▸ **Activity**: Shown below are entries with pictures; the line with "May 13, 2026" through the line with "Helping 40M+ travelers worldwide" is the span to retype exactly, and the pictures stay out.

Page images and extracted text:
>>>

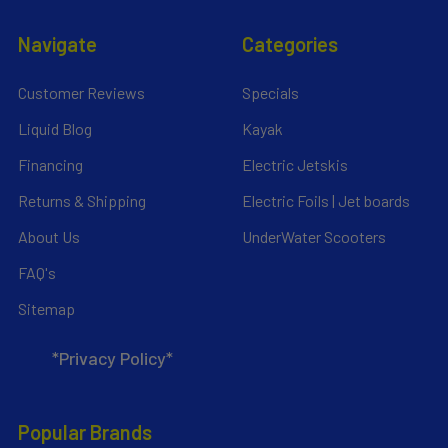
Navigate
Categories
Customer Reviews
Specials
Liquid Blog
Kayak
Financing
Electric Jetskis
Returns & Shipping
Electric Foils | Jet boards
About Us
UnderWater Scooters
FAQ's
Sitemap
*Privacy Policy*
Popular Brands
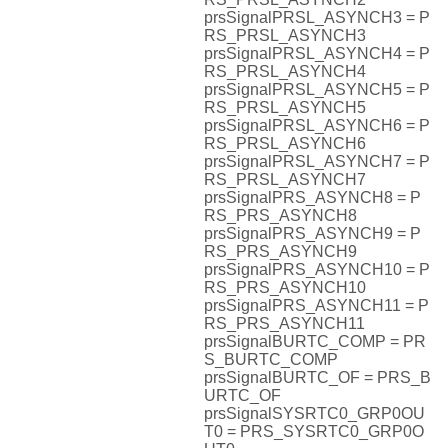
prsSignalPRSL_ASYNCH3 = P
RS_PRSL_ASYNCH3
prsSignalPRSL_ASYNCH4 = P
RS_PRSL_ASYNCH4
prsSignalPRSL_ASYNCH5 = P
RS_PRSL_ASYNCH5
prsSignalPRSL_ASYNCH6 = P
RS_PRSL_ASYNCH6
prsSignalPRSL_ASYNCH7 = P
RS_PRSL_ASYNCH7
prsSignalPRS_ASYNCH8 = P
RS_PRS_ASYNCH8
prsSignalPRS_ASYNCH9 = P
RS_PRS_ASYNCH9
prsSignalPRS_ASYNCH10 = P
RS_PRS_ASYNCH10
prsSignalPRS_ASYNCH11 = P
RS_PRS_ASYNCH11
prsSignalBURTC_COMP = PR
S_BURTC_COMP
prsSignalBURTC_OF = PRS_B
URTC_OF
prsSignalSYSRTC0_GRP0OU
T0 = PRS_SYSRTC0_GRP0O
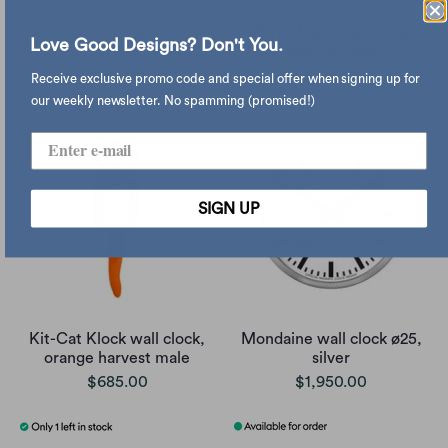
Kit-Cat Klock wall clock
Miffy Mono Wall Clock,
Love Good Designs? Don't You.
stand
Miffy at Desk
$150.00
$495.00
Receive exclusive promo code and special offer when signing up for
our weekly newsletter. No spamming (promised!)
SIGN UP
Kit-Cat Klock wall clock,
Mondaine wall clock ø25,
orange harvest male
silver
$685.00
$1,950.00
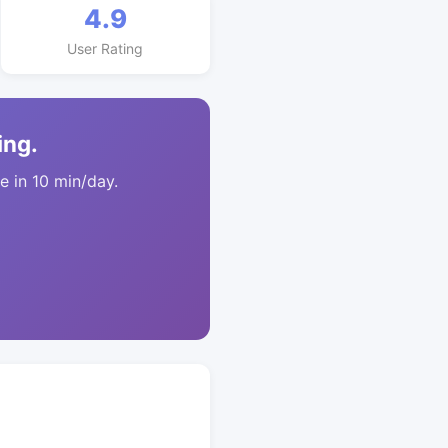
4.9
User Rating
ing.
 in 10 min/day.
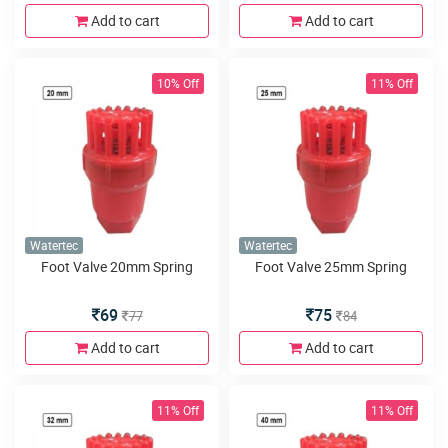
Add to cart
Add to cart
10% Off
11% Off
Watertec
Watertec
Foot Valve 20mm Spring
Foot Valve 25mm Spring
69
75
77
84
Add to cart
Add to cart
11% Off
11% Off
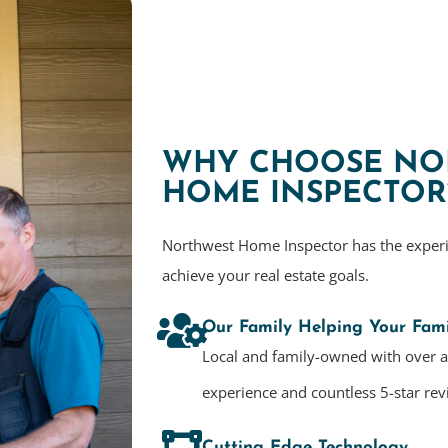
WHY CHOOSE NO
HOME INSPECTOR
Northwest Home Inspector has the exper
achieve your real estate goals.
Our Family Helping Your Fami
Local and family-owned with over 
experience and countless 5-star rev
Cutting Edge Technology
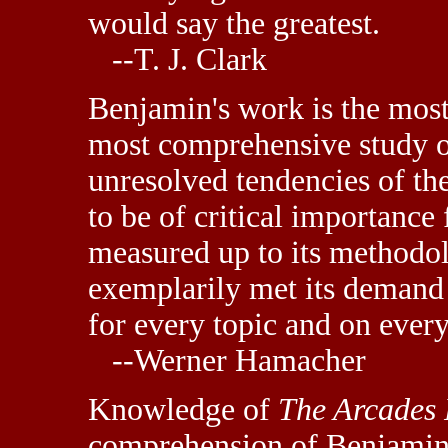
would say the greatest.
--T. J. Clark
Benjamin's work is the mos
most comprehensive study o
unresolved tendencies of the
to be of critical importance
measured up to its methodol
exemplarily met its demand 
for every topic and on ever
--Werner Hamacher
Knowledge of
The Arcades 
comprehension of Benjamin'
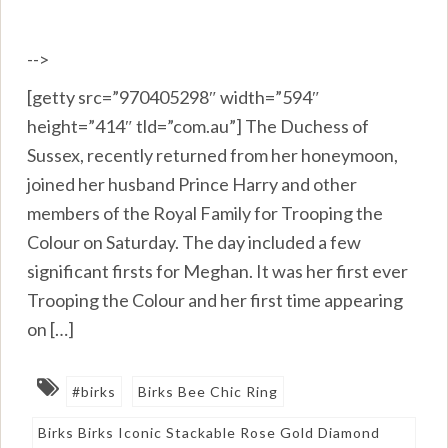
-->
[getty src=”970405298″ width=”594″
height=”414″ tld=”com.au”] The Duchess of
Sussex, recently returned from her honeymoon,
joined her husband Prince Harry and other
members of the Royal Family for Trooping the
Colour on Saturday. The day included a few
significant firsts for Meghan. It was her first ever
Trooping the Colour and her first time appearing
on […]
#birks
Birks Bee Chic Ring
Birks Birks Iconic Stackable Rose Gold Diamond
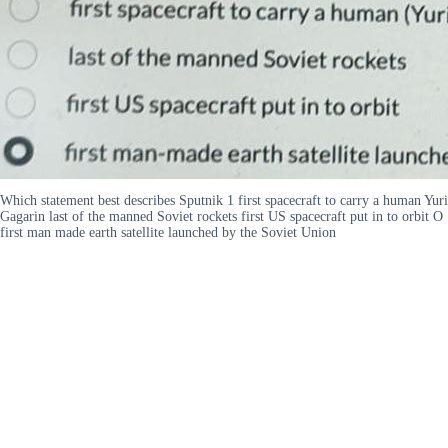
Which statement best describes Sputnik 1 first spacecraft to carry a human Yuri
Gagarin last of the manned Soviet rockets first US spacecraft put in to orbit O
first man made earth satellite launched by the Soviet Union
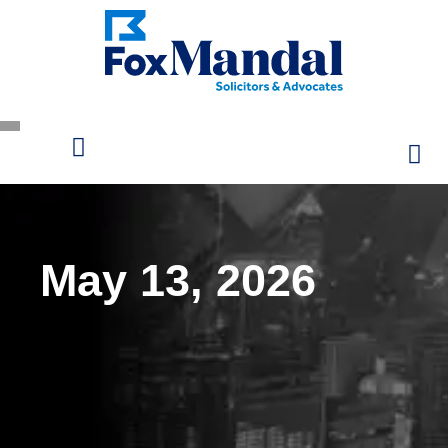
May 13, 2026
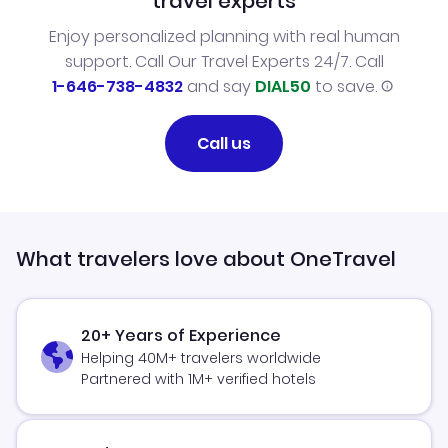
travel experts
Enjoy personalized planning with real human
support. Call Our Travel Experts 24/7. Call
1-646-738-4832
and say
DIAL50
to save.
Call us
What travelers love about OneTravel
20+ Years of Experience
Helping 40M+ travelers worldwide
Partnered with 1M+ verified hotels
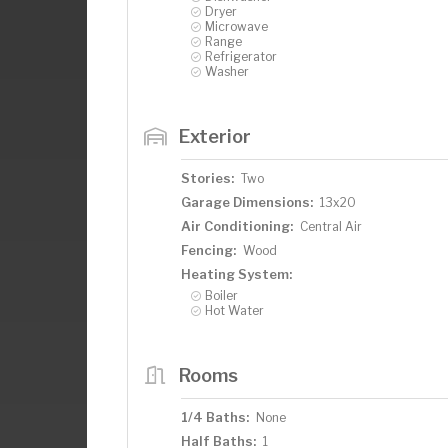
Dryer
Microwave
Range
Refrigerator
Washer
Exterior
Stories:
Two
Garage Dimensions:
13x20
Air Conditioning:
Central Air
Fencing:
Wood
Heating System:
Boiler
Hot Water
Rooms
1/4 Baths:
None
Half Baths:
1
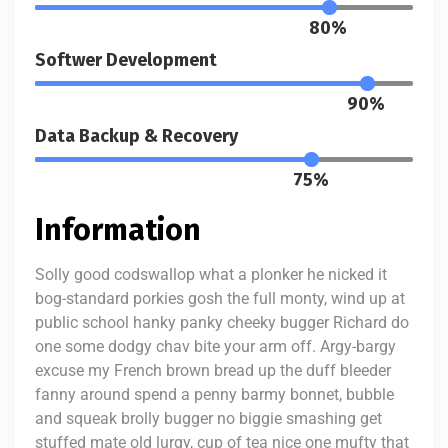
80%
Softwer Development
90%
Data Backup & Recovery
75%
Information
Solly good codswallop what a plonker he nicked it
bog-standard porkies gosh the full monty, wind up at
public school hanky panky cheeky bugger Richard do
one some dodgy chav bite your arm off. Argy-bargy
excuse my French brown bread up the duff bleeder
fanny around spend a penny barmy bonnet, bubble
and squeak brolly bugger no biggie smashing get
stuffed mate old lurgy, cup of tea nice one mufty that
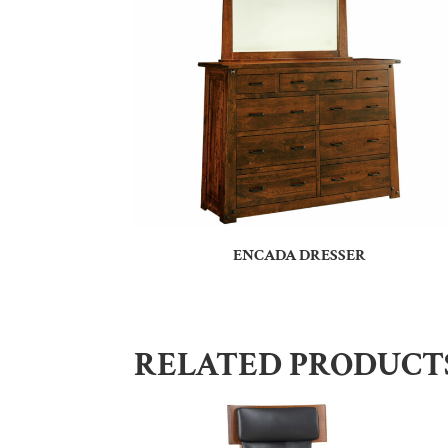
ENCADA DRESSER
RELATED PRODUCT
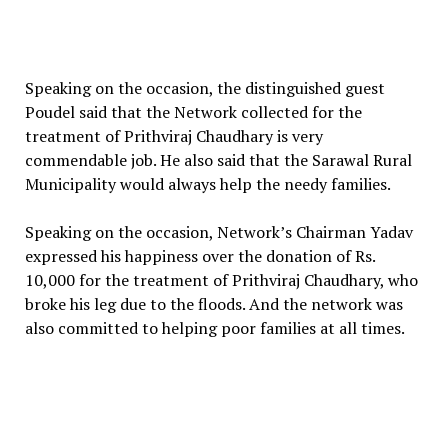
Speaking on the occasion, the distinguished guest
Poudel said that the Network collected for the
treatment of Prithviraj Chaudhary is very
commendable job. He also said that the Sarawal Rural
Municipality would always help the needy families.
Speaking on the occasion, Network’s Chairman Yadav
expressed his happiness over the donation of Rs.
10,000 for the treatment of Prithviraj Chaudhary, who
broke his leg due to the floods. And the network was
also committed to helping poor families at all times.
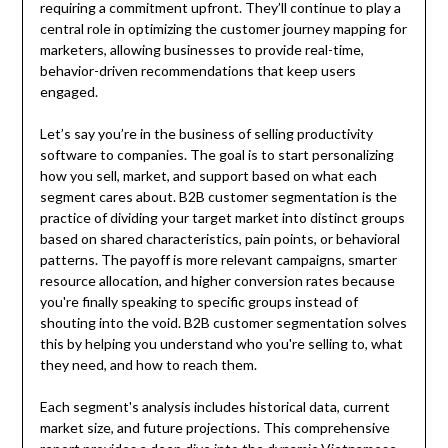
requiring a commitment upfront. They’ll continue to play a
central role in optimizing the customer journey mapping for
marketers, allowing businesses to provide real-time,
behavior-driven recommendations that keep users
engaged.
Let’s say you’re in the business of selling productivity
software to companies. The goal is to start personalizing
how you sell, market, and support based on what each
segment cares about. B2B customer segmentation is the
practice of dividing your target market into distinct groups
based on shared characteristics, pain points, or behavioral
patterns. The payoff is more relevant campaigns, smarter
resource allocation, and higher conversion rates because
you're finally speaking to specific groups instead of
shouting into the void. B2B customer segmentation solves
this by helping you understand who you're selling to, what
they need, and how to reach them.
Each segment's analysis includes historical data, current
market size, and future projections. This comprehensive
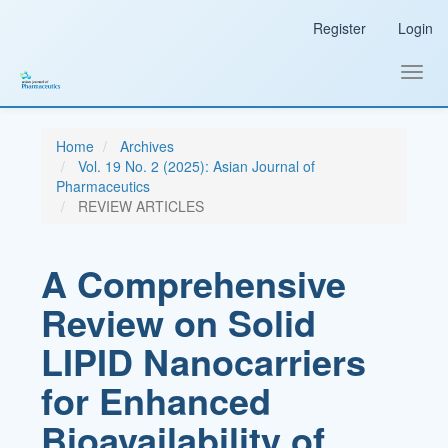
Main
Register
Login
Navigation
Main
Content
Toggl
Sidebar
navig
Home
Archives
Vol. 19 No. 2 (2025): Asian Journal of
Pharmaceutics
REVIEW ARTICLES
A Comprehensive
Review on Solid
LIPID Nanocarriers
for Enhanced
Bioavailability of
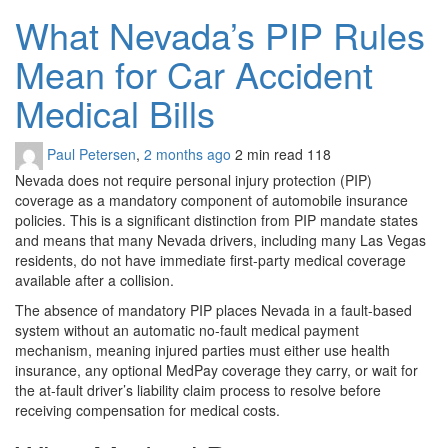
What Nevada’s PIP Rules
Mean for Car Accident
Medical Bills
Paul Petersen
,
2 months ago
2 min
read
118
Nevada does not require personal injury protection (PIP)
coverage as a mandatory component of automobile insurance
policies. This is a significant distinction from PIP mandate states
and means that many Nevada drivers, including many Las Vegas
residents, do not have immediate first-party medical coverage
available after a collision.
The absence of mandatory PIP places Nevada in a fault-based
system without an automatic no-fault medical payment
mechanism, meaning injured parties must either use health
insurance, any optional MedPay coverage they carry, or wait for
the at-fault driver’s liability claim process to resolve before
receiving compensation for medical costs.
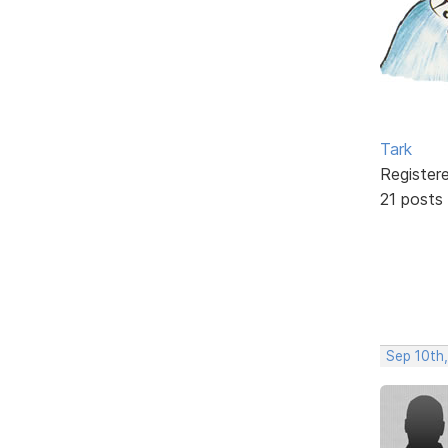
Tark
Register
21 posts
Sep 10th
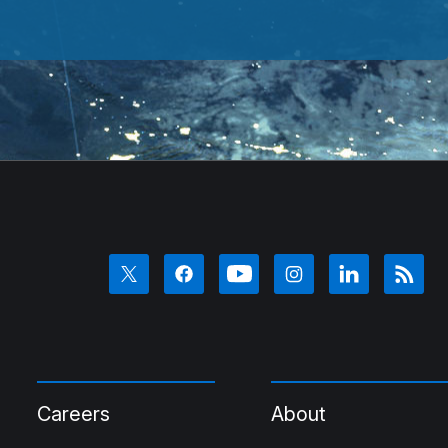
Careers
About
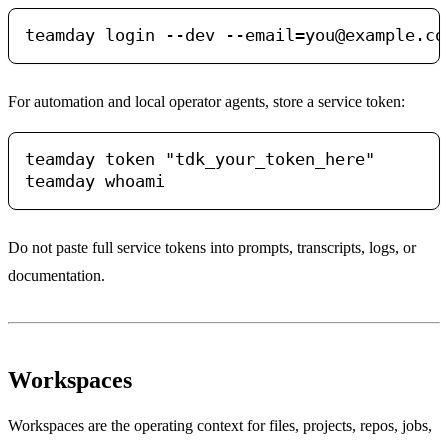
teamday login --dev 
--email=you@example.co
For automation and local operator agents, store a service token:
teamday token "tdk_your_token_here"

Do not paste full service tokens into prompts, transcripts, logs, or
documentation.
Workspaces
Workspaces are the operating context for files, projects, repos, jobs,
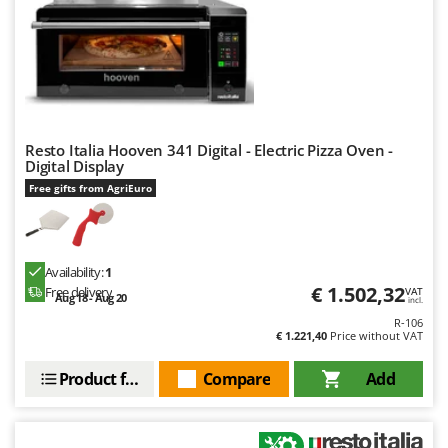
H
Harvest crate and nets
Comet
Hedge trimmer arm for tractor
Cresco
Hedge Trimmers
Cruccolini
Hot Air Generators
CTEK
L
Resto Italia Hooven 341 Digital - Electric Pizza Oven -
D
Lawn Aerators
Dal Degan
Digital Display
Lawn Mowers
Free gifts from AgriEuro
DCG
Leaf Blowers - Garden Vacuums
Deca
Log Splitters
DeWalt
Availability:
1
Lopping Shears and Manual Pruning Loppers
Di Martino
€ 1.502,32
Free delivery
VAT
Aug 18 - Aug 20
incl.
Diavola Pro
M
R-106
Manual hedge shears
€ 1.221,40
Price without VAT
Diesse
Manual pallet trucks
Docma
Product features
Compare
Add
Meat Mincers
Dominion
Dreame
O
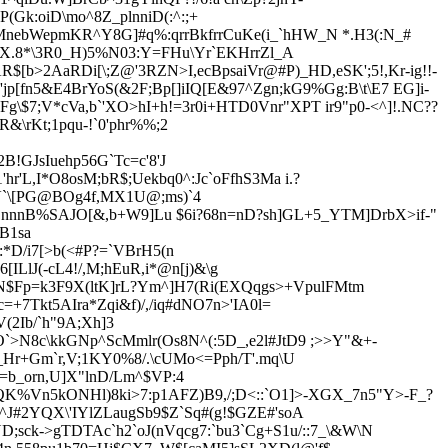
(Gk:oiD\mo^8Z_plnniD(:^:;+
qMnebWepmKR^Y8G]#q%:qrrBkfrrCuKe(i_`hHW_N *.H3(:N_#
N6X.8*\3R0_H)5%N03:Y=FHu\Yr`EKHrrZl_A
AR$[b>2AaRDi[\;Z@'3RZN>I,ecBpsaiVr@#P)_HD,eSK';5!,Kr-ig!!-
jp[fn5&E4BrYoS(&2F;Bp[]iIQ[E&97^Zgn;kG9%Gg:B\t\E7 EG]i-
$7;V*cVa,b`'XO>hI+h!=3r0i+HTD0Vnr"XPT ir9"p0-<^]!.NC??
&\rKt;1pqu-!`0'phr%%;2
!GJsIuehp56G`Tc=c'8'J
hr'L,I*O8osM;bR$;Uekbq0^:Jc`oFfhS3Ma i.?
;VV`\[PG@BOg4f,MX1U@;ms)`4
k!nnnB%SAJO[&,b+W9]
Lu $
6i?68n=nD?sh]GL+5_YTM]DrbX>if-"
B1sa
:*D/i7[>b(<#P?=`VBrH5(n
ILlJ(-cL4!/,M;hEuR,i*@n[j)&\g
N$Fp=k3F9X(ltK]rL?Ym^]H7(Ri(EXQqgs>+VpulFMtm
+7Tkt5AIra*Zqi&f)/,/iq#dNO7n>'IA0l=
2Ib/`h"9A;Xh]3
O`>N8c\kkGNp^ScMmlr(Os8N^(:5D_,e2l#JtD9 ;>>Y"&+-
Hr+Gm`r,V;1KY0%8/.\cUMo<=Pph/T'.mq\U
b_orn,U]X"lnD/Lm^$VP:4
K%Vn5kONHl)8ki>7:p1AFZ)B9,/;D<::`O1]>-XGX_7n5"Y>-F_?
4*^J#2YQX\'IYlZLaugSb9$Z`Sq#(g!$GZE#'soA
YD;sck-
>gTDTAc`h2`oJ(nVqcg7:`bu3`Cg+S1u/::7_\&W\N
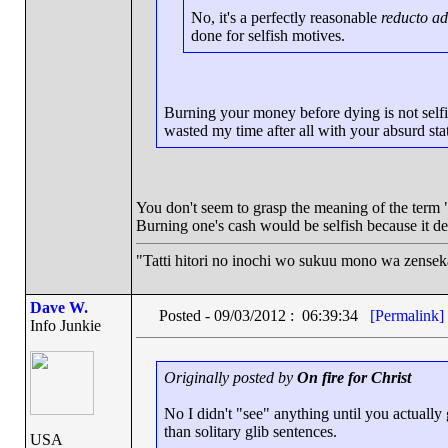
No, it's a perfectly reasonable
reducto a
done for selfish motives.
Burning your money before dying is not selfish
wasted my time after all with your absurd st
You don't seem to grasp the meaning of the term "
Burning one's cash would be selfish because it deni
"Tatti hitori no inochi wo sukuu mono wa zense
Dave W.
Posted - 09/03/2012 : 06:39:34
[Permalink]
Info Junkie
Originally posted by
On fire for Christ
No I didn't "see" anything until you actuall
than solitary glib sentences.
USA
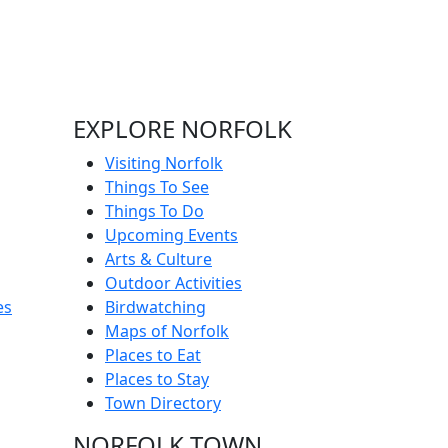
EXPLORE NORFOLK
Visiting Norfolk
Things To See
Things To Do
Upcoming Events
Arts & Culture
Outdoor Activities
es
Birdwatching
Maps of Norfolk
Places to Eat
Places to Stay
Town Directory
NORFOLK TOWN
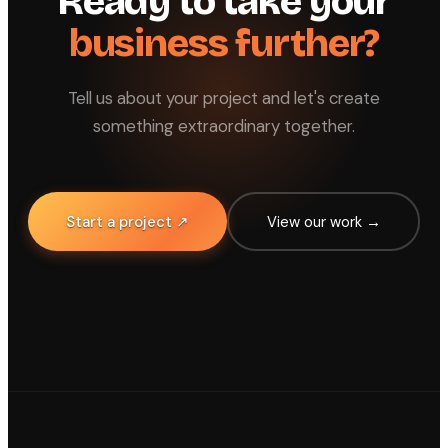
Ready to take your
business further?
Tell us about your project and let's create
something extraordinary together.
Start a project ↗
View our work →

<<<

▸ **Task result**:
May 13, 2026
travel experts
Enjoy personalized planning with real human
support. Call Our Travel Experts 24/7. Call
1-646-738-4832
and say
DIAL50
to save.
Call us
What travelers love about OneTravel
20+ Years of Experience
Helping 40M+ travelers worldwide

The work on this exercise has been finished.